De lijst met nieuwe vastgestelde percelen wordt elk jaar naar aanleiding van het advies van het bovenbedoelde comité van deskundigen goedgekeurd door het bevoegde nationaal comité van het INAO.

De lijst met vastgestelde percelen en de vaststellingscriteria kunnen worden geraadpleegd bij het INAO en de betrokken groepering.”.

Dankzij deze procedure hebben de controlestructuren een overzicht van alle percelen die in een bepaald jaar geschikt zijn voor de productie van de oorsprongsbenaming.

Voorts wordt in het productdossier en in het enig document (voorheen de samenvatting) de volgende tekst toegevoegd:

In punt 3.4 van het enig document:

„Alle handelingen vanaf de olijventeelt tot en met de verwerking tot olijfolie vinden plaats binnen het afgebakende geografische gebied.”

In het productdossier:

„Alle bewerkingen vanaf de olijventeelt tot en met de verwerking tot olijfolie gebeuren binnen het geografische gebied van de olijfolie op het grondgebied van de volgende gemeenten van het departement Bouches-du-Rhône...”.
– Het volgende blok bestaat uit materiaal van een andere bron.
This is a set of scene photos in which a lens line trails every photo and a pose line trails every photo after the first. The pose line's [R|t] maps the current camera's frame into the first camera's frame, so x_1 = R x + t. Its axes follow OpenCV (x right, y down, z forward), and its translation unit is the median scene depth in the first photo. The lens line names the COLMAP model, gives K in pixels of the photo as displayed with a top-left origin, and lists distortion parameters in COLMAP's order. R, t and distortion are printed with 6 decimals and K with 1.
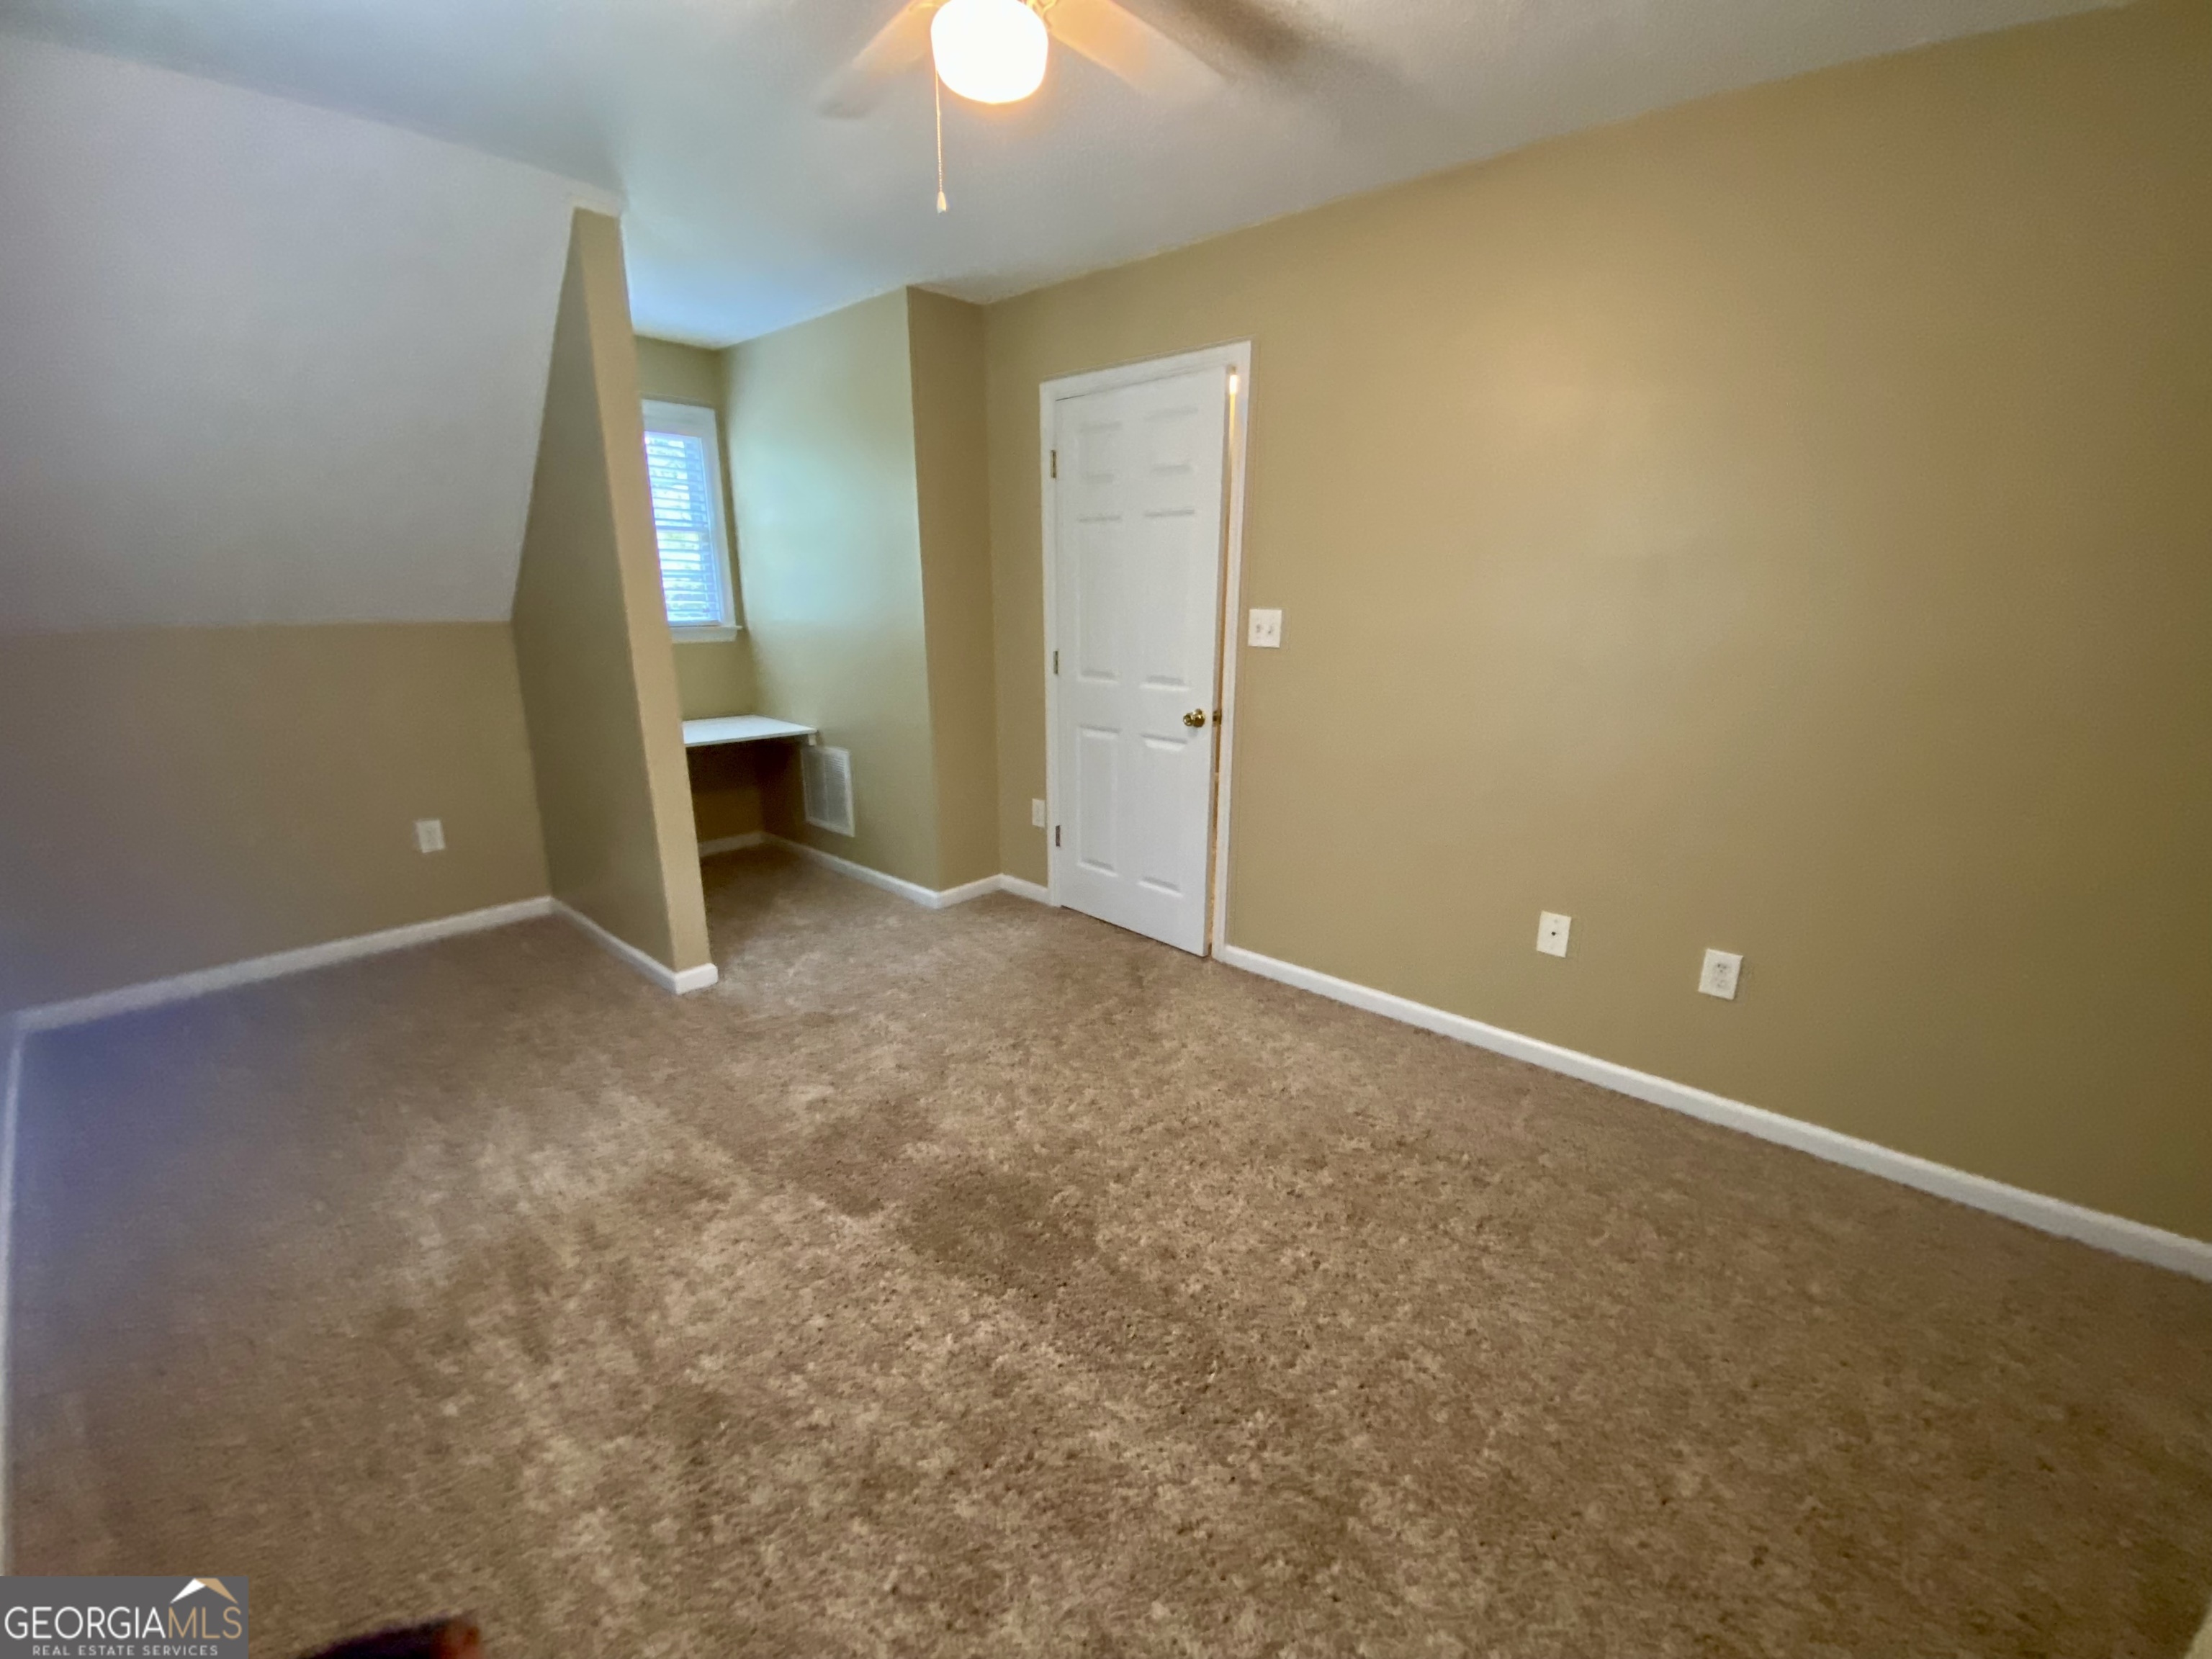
lens RADIAL K [[899.2, 0, 1109.2], [0, 899.2, 815.6], [0, 0, 1]] dist [0.007657, -0.012875]
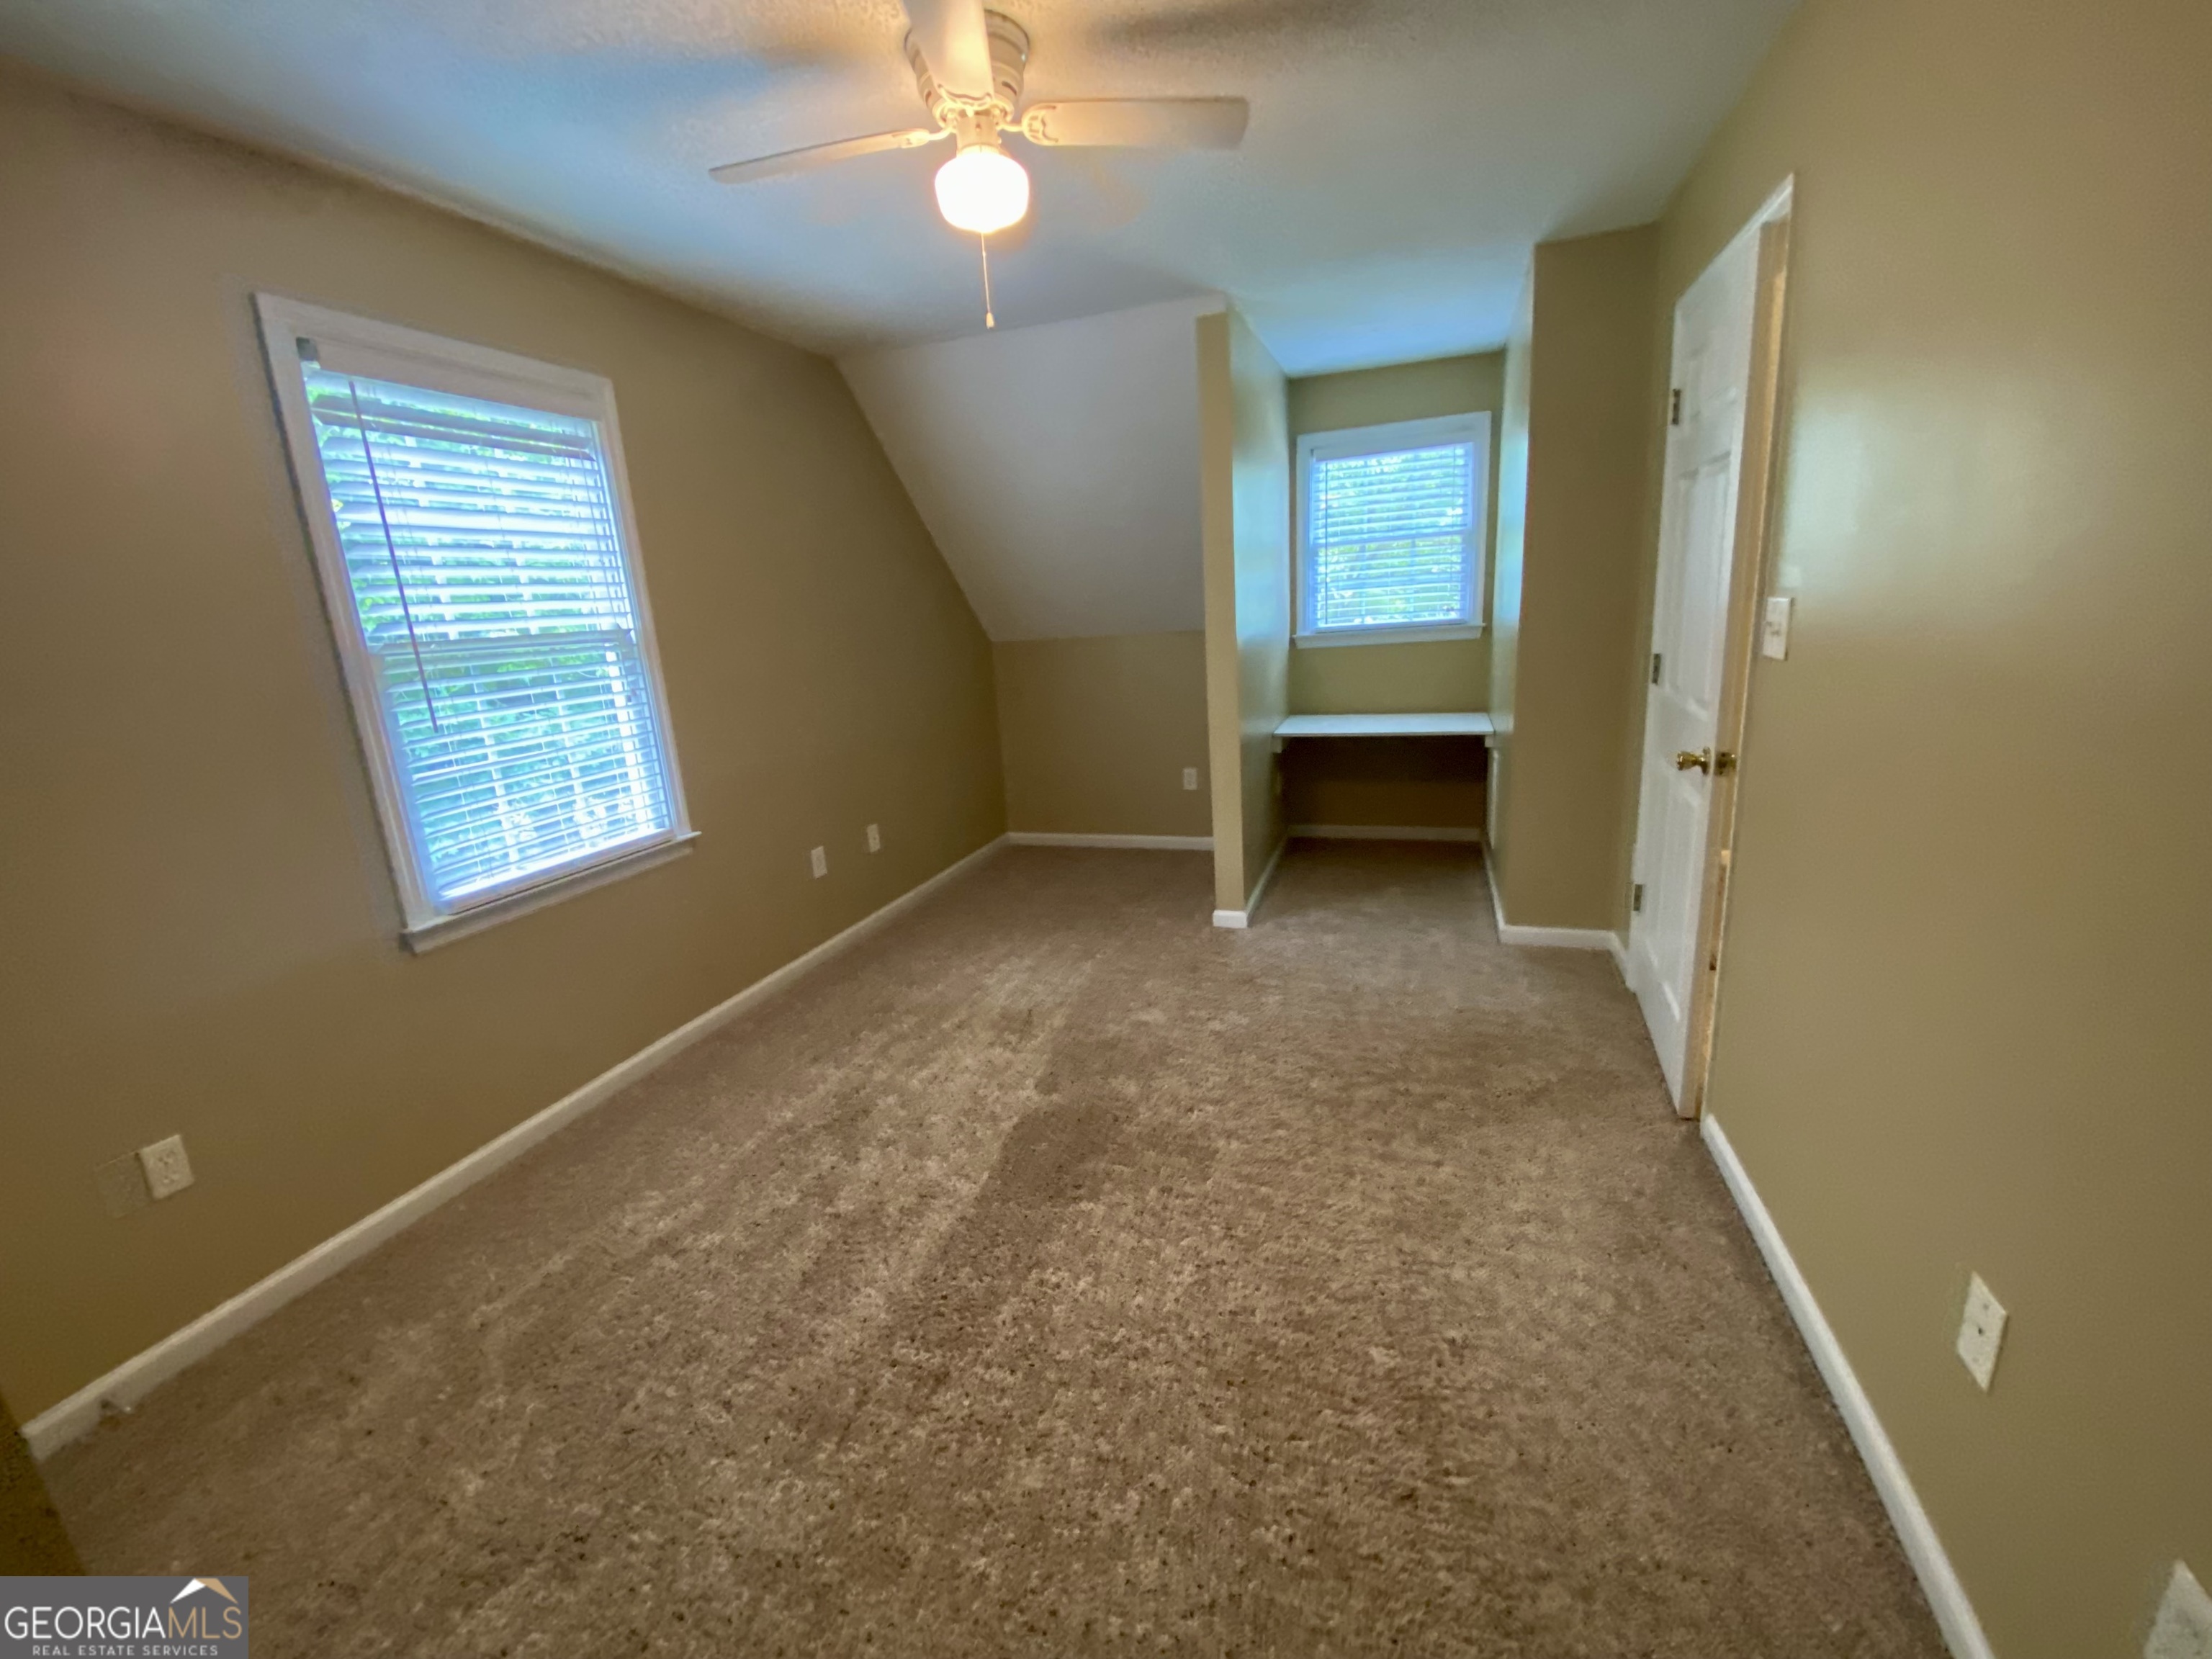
lens RADIAL K [[899.2, 0, 1107.6], [0, 899.2, 823.3], [0, 0, 1]] dist [0.007657, -0.012875]
pose [[0.376231, 0.192823, -0.906239, 0.666264], [-0.168140, 0.976073, 0.137877, -0.103587], [0.911142, 0.100502, 0.399650, 0.401864]]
Er wordt geen enkele nieuwe stap toegevoegd die verplicht binnen het geografische gebied moet worden uitgevoerd, maar de informatie over de stappen die binnen het geografische gebied moeten plaatsvinden, stond niet duidelijk in de oude samenvatting en het productdossier.

Uitsluitend in het productdossier worden bovendien de voor de afbakening van het gebied gebruikte cartografische gegevens toegevoegd. De tekst luidt als volgt:

„Op het gemeentehuis van alle betrokken gemeenten is een cartografisch document gedeponeerd met de afbakening van het geografische gebied, zoals dit op voorstel van het hiertoe aangewezen comité van deskundigen tijdens de vergadering van 20 juni 2013 is goedgekeurd door het nationaal comité voor voedingsmiddelen van het Institut national de l’origine et de la qualité (INAO)”.

Het gaat om cartografische gegevens van het IGN (Institut national de l’information géographique et forestière), die in tegenstelling tot de oorspronkelijk gebruikte kadastrale kaarten kunnen worden overgezet op andere gegevensdragers.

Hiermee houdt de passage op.